2010年7月30日金曜日

医療法人化 医療法人 社団 窪田歯科

4月1日より、個人で経営していた「窪田歯科医院」が法人化して「医療法人 社団 窪田歯科」になった。医療法人にした目的は医療サービスの提供の高度化だ。

個人経営だと院長個人の才覚だけで医療サービスを提供してゆく事になる訳だけれども、これでは院長の身に何か問題が起こった場合には患者さんが放り出されてしまう。これでは如何にも無責任だし、サービスの質ももうひとつだ。

医療法人になった場合には医院の財産や組織と院長個人は分離されるので医療サービス提供が安定化される。(という建前になっている)

しかし今回私が実際に体験してみて医療法人の設立根拠法である「医療法」の形骸化と硬直化が著しく、この点でも医療の崩壊が進んでいることを実感する事になった。

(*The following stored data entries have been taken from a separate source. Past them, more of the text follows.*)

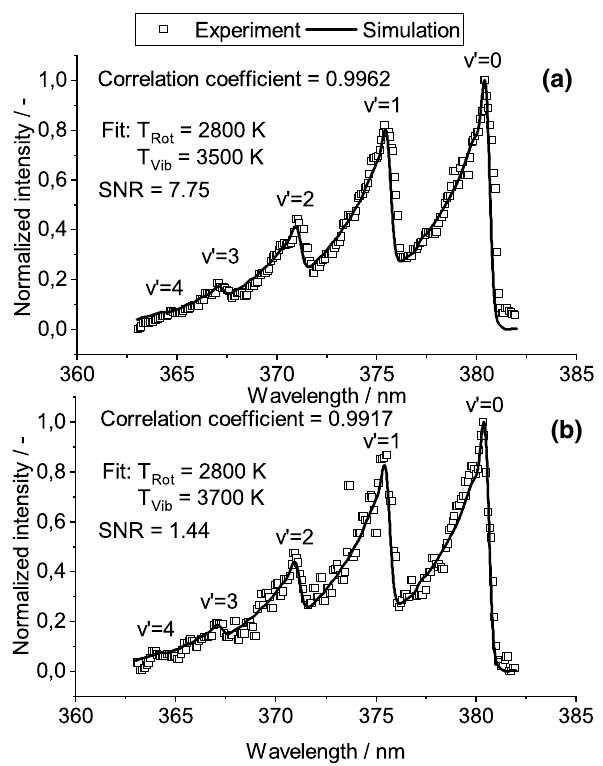
Fig. 5 Two spectra with different signal-to-noise ratios (SNR) and the corresponding fit. a Fit of a spectrum in the negative glow of a glow discharge with high signal-to-noise ratio of 7.75. b Fit of a spectrum in the positive column of a glow discharge with a low signal-to-noise ratio of 1.44. The given signal-to-noise ratio is calcu- lated from the quotient of the signal intensity and the background noise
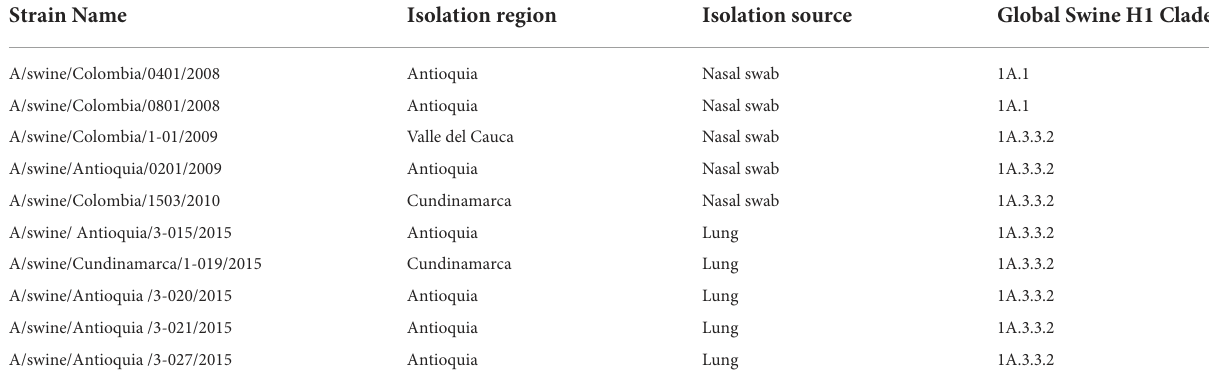
TABLE 1 Geographical origin and type of sample of the Influenza A Virus isolates (H1N1) from the Virology Laboratory collection included in this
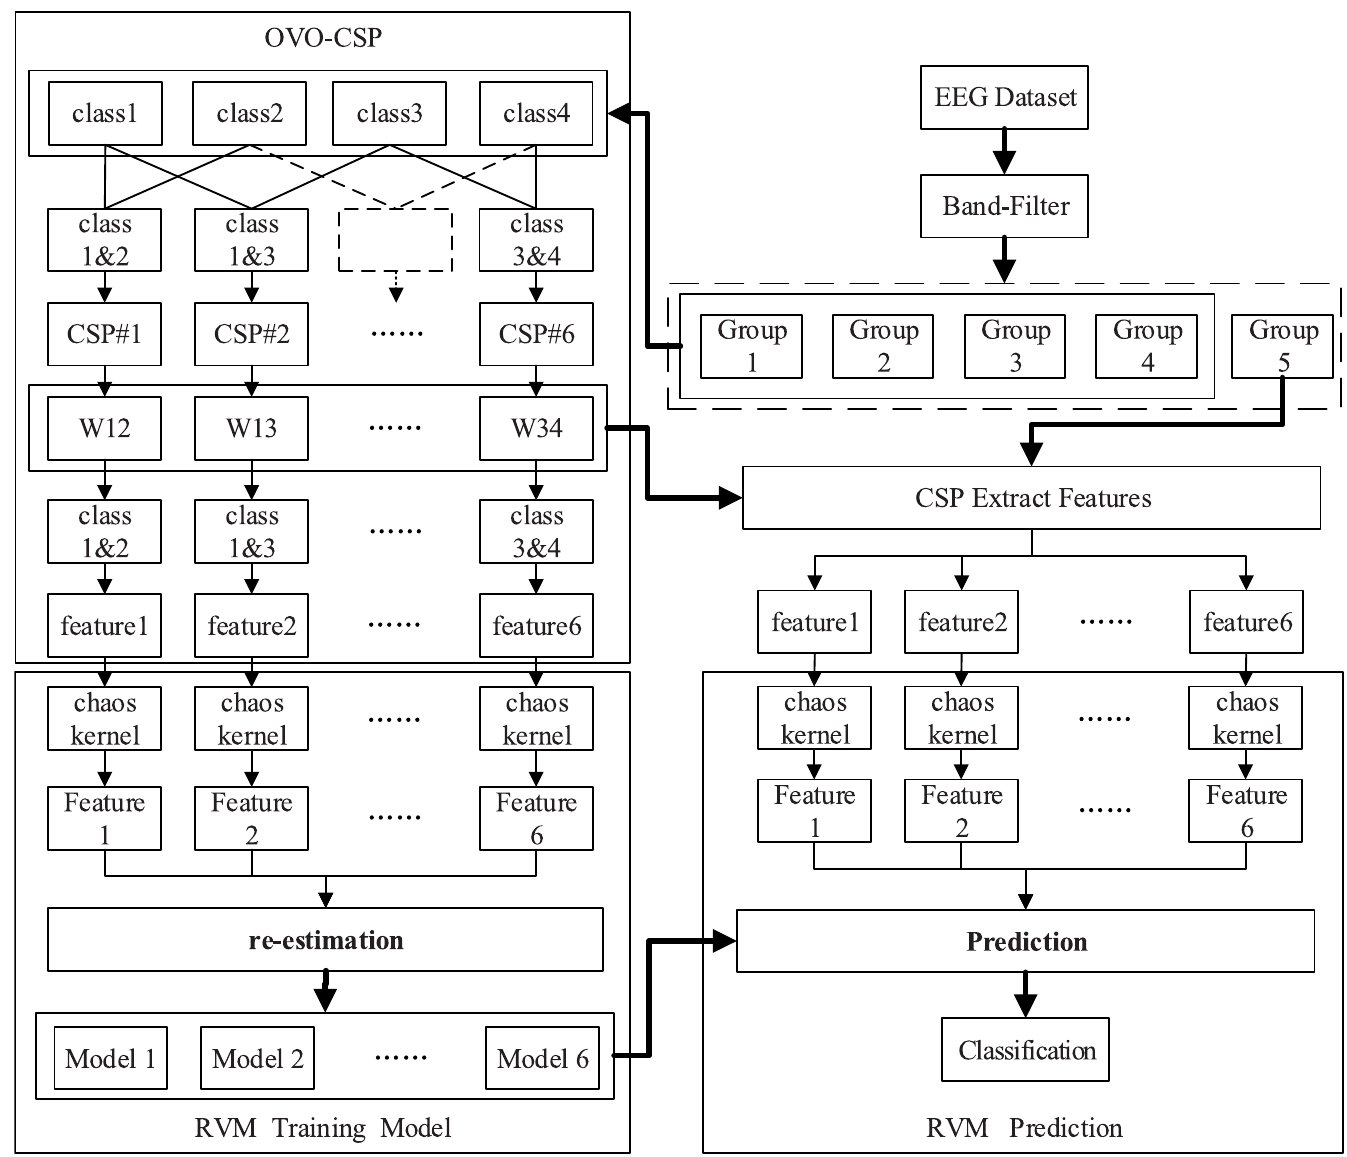
Fig 8. The framework of four-class MI classification based on OVO-CSP and chaos kernel RVM.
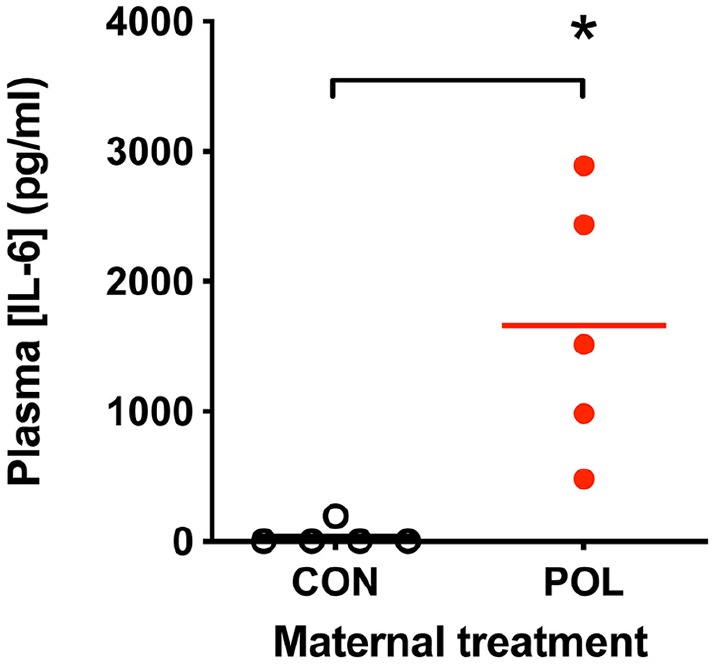
Significant increases in circulating maternal IL-6 levels 3 h post-poly(I:C) (POL) injection (plasma samples from n = 5 dams; 10 mg/kg i.p. administered on GD15) as compared to saline-injected dams (CON; plasma samples from n = 5 dams; sterile saline, i.p.) determined using ELISA-based assay.Data shown are IL-6 levels in pg/mL, *p < 0.05; 2-tailed student’s t-test.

医療法人は非常に歪んだ制度で、まともな法人とは言えないのではないかと思う。この制度は存在しないよりは多少はマシといった程度であって、本当に国民の健康を守り増進してゆくためにはかなりの制度改革を行わないと役に立たない。

医療法人の駄目なところは次のような点だ。

1.コーポレートガバナンスの仕組みが非常に脆弱。
→このため悪意のある人が居た場合、勘違いや運用のミスで簡単に乗っ取られてしまう。
2.財産権に関する哲学が歪んでいる。
→高度医療を提供するのに必要な資金調達はできない。
→お金を出してもなんの見返りもないので、単なる寄付行為になる。これは乞食根性だ。
3.健康保険制度に依存しすぎている。
→健康保険制度自体が非常に運営が悪くなっているので医療法人も駄目になる。
4.税法などの支援がまったく無い。
5.経営の自由が保障されていない。
→いちいち当局にお伺いを立てないと経営が進められない
→このため経営速度が遅くなる。
6.法の理念とは異なって院長個人の保証がなければ借入金も起こせない。

4.5.はセットでかなり問題だ。というのも責任と自由度は付随するべきなのに医療法人では自由を奪われているのに責任は減らない。これは規制のための規制に過ぎず、医療を推進しない。

医療法人を取り巻く環境はこのように全然駄目駄目なのだ。そこで日本の医療の発展は医師の善意によってのみ推進され、しかもその医師たちの力は刻一刻奪われいる。日本の医療はどうなるのだろうか?

医療法人のしくみは抜本的な改革が必要だ。